Step 4: Route Resolution
File: src/routing/resolve-route.ts → resolveAgentRoute()
Input:
{
cfg: loadConfig(),
channel: "telegram",
accountId: "default", // Telegram bot account
peer: { kind: "direct", id: "123456789" }
}
Walks binding tiers:
- Check peer bindings → no match
- Check account bindings → no match
- Check channel bindings → no match
- Fall back to default agent →
"main"
File: src/routing/session-key.ts → buildAgentSessionKey()
Generates session key:
agent:main:telegram:direct:123456789
DM scope (default "main") determines isolation level:
"main"→ all DMs share one session (default, insecure for multi-user)"per-peer"→ separate per user"per-channel-peer"→ separate per channel+user"per-account-channel-peer"→ full isolation
Step 5: Session Loading
File: src/auto-reply/reply/get-reply.ts → getReplyFromConfig()

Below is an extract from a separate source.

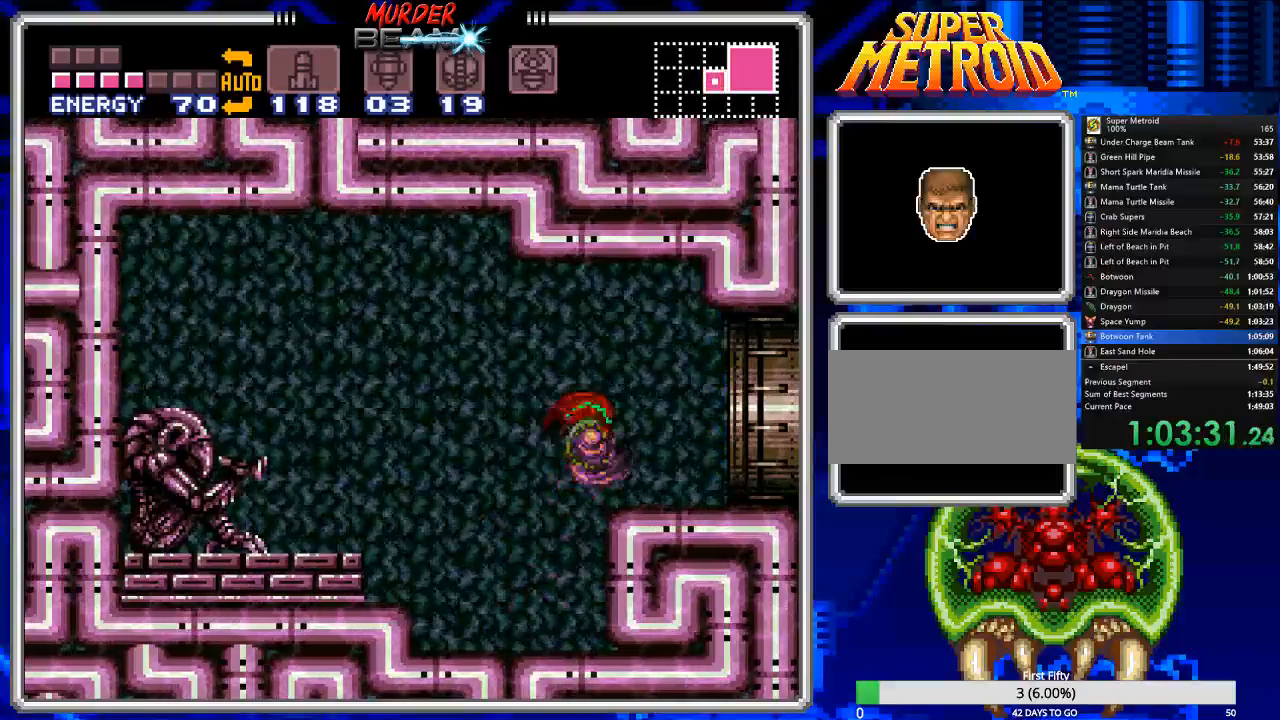
{"buttons": ["B", "DPAD_RIGHT"], "events": [[83, "R1", "down"], [217, "R1", "up"]]}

Calls initSessionState() which:
File: src/config/sessions.ts
Loads session from disk:
~/.openclaw/sessions/main/agent:main:telegram:direct:123456789.json
Session structure:
{
"channel": "telegram",
"origin": { "provider": "telegram", "from": "123456789" },
"modelOverride": null,
"chatType": "direct",
"sessionId": "<uuid>",
"createdAt": "2026-02-21T...",
"lastActivity": "2026-02-21T...",
"messages": [
{"role": "user", "content": [{"type": "text", "text": "previous message"}]},
{"role": "assistant", "content": [{"type": "text", "text": "previous response"}]}
]
}
If session doesn't exist, creates a new one with empty message history.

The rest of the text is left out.